She has written so many books that she has lost track of the exact number. (It's more than 100.) Her breadth as a writer is legendary-novels, short stories, poetry, reviews, nonfiction. This month Joyce Carol Oates adds a provocative new novel to her lengthy rsum: Black Girl/White Girl, the story of two college roommates-and one's mysterious death. Oates, 68, talked with TIME's Andrea Sachs about race relations, writer's block and the joys of running.

TIME: You're amazingly prolific. What's the secret?

JCO: I don't feel as if I'm amazingly prolific. I always feel as if I'm working very slowly, and it's not going as well as it could. Probably I just work more hours than other people.

Do you ever experience writer's block?

I definitely do. If I don't do the background work-I guess it's called pre-production in film-I am paralyzed. I have to assemble a lot of notes, some of them just scraps of paper, before I can even write that first paragraph.

The two main characters in your new book-Minette, a black woman, and Genna, a white woman-don't understand each other. Is that a metaphor for the U.S. racial situation?

It's been an ongoing metaphor. I think that maybe black people are more aware of it than white people. White liberals, with all the best intentions in the world, sometimes just don't get it. They don't grasp the fact that for a black person existentially, ontologically, it's a different experience.
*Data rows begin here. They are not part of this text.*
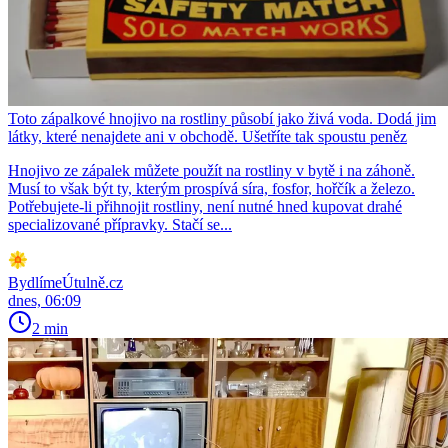
Toto zápalkové hnojivo na rostliny působí jako živá voda. Dodá jim
látky, které nenajdete ani v obchodě. Ušetříte tak spoustu peněz
Hnojivo ze zápalek můžete použít na rostliny v bytě i na záhoně.
Musí to však být ty, kterým prospívá síra, fosfor, hořčík a železo.
Potřebujete-li přihnojit rostliny, není nutné hned kupovat drahé
specializované přípravky. Stačí se...
BydlímeÚtulně.cz
dnes, 06:09
2 min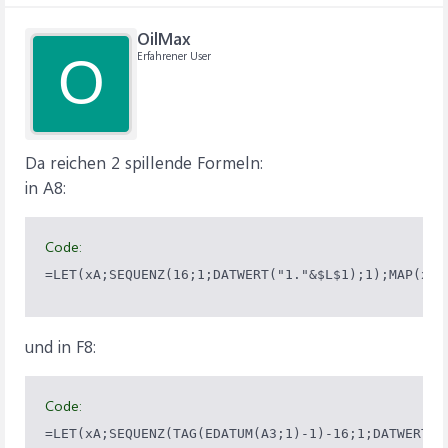
OilMax
Erfahrener User
O
Da reichen 2 spillende Formeln:
in A8:
Code:
=LET(xA;SEQUENZ(16;1;DATWERT("1."&$L$1);1);MAP(xA;
und in F8:
Code:
=LET(xA;SEQUENZ(TAG(EDATUM(A3;1)-1)-16;1;DATWERT("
Minette really isn't defining herself in terms of white people. She's not defining herself in terms almost of anything except for her strong Christianity and her family. And I think it's very confounding to many white people when black people say, I don't really care about you. I don't really care if you like me.

What makes you empathetic to the black experience?

I grew up in upstate New York and went to school in Lockport, where there was a sizable black contingent of students. They lived-it sounds so awful-in a place called Lower Town. The white people tended to live in Uptown. Quite literally, there was a long hill, a really steep hill. Those kids to me, they were just very fascinating. Very vivid personalities, very strong definite personalities. They were obviously living in a segregated city, and yet I didn't know that. Children don't really know those things.

A death is central to this book as in many of your others. Why so much darkness and violence?

People are always asking me that, but they seem not actually to have read the books. There isn't much really-maybe 1% of a novel. Much of my writing is about the aftermath of violence, especially when women and children are involved. It's about dealing with violence and becoming stronger.

You teach at Princeton. Do you believe people can be taught to write literarily?

We don't teach writers to write. They are already writers when they come into our workshops. Basically, we act like editors. I don't think people can be taught to write literature. You can't teach an Emily Dickinson or a Shakespeare. That's natural genius.

Are you a political person?

Politically I'm a liberal. But I'm not overtly political in my writing. I have written work like Black Water, which would seem to be very critical of our Senator [Ted Kennedy], who left the girl to drown at Chappaquiddick. This person in my novel had excellent political credentials-he was a liberal. I wasn't concerned with his politics, but with his moral behavior.

I hear you're a runner.

I like to run every day. It's part of my writing. It helps me think. I get so many wonderful ideas when I run.

You've been married 45 years. Is your husband your first reader?

I don't have a first reader. I sometimes put my work away for a couple of years to gain a distance on it. When I reread it, I'm operating more like an editor and reader than the writer. Black Girl/White Girl was written a few years ago. It was in a drawer. Writing is often written in emotion, but it has to be read and edited very coolly.

What else is hiding in that desk drawer?

[Laughs.] Well, I have manuscripts. I have a fair number of things.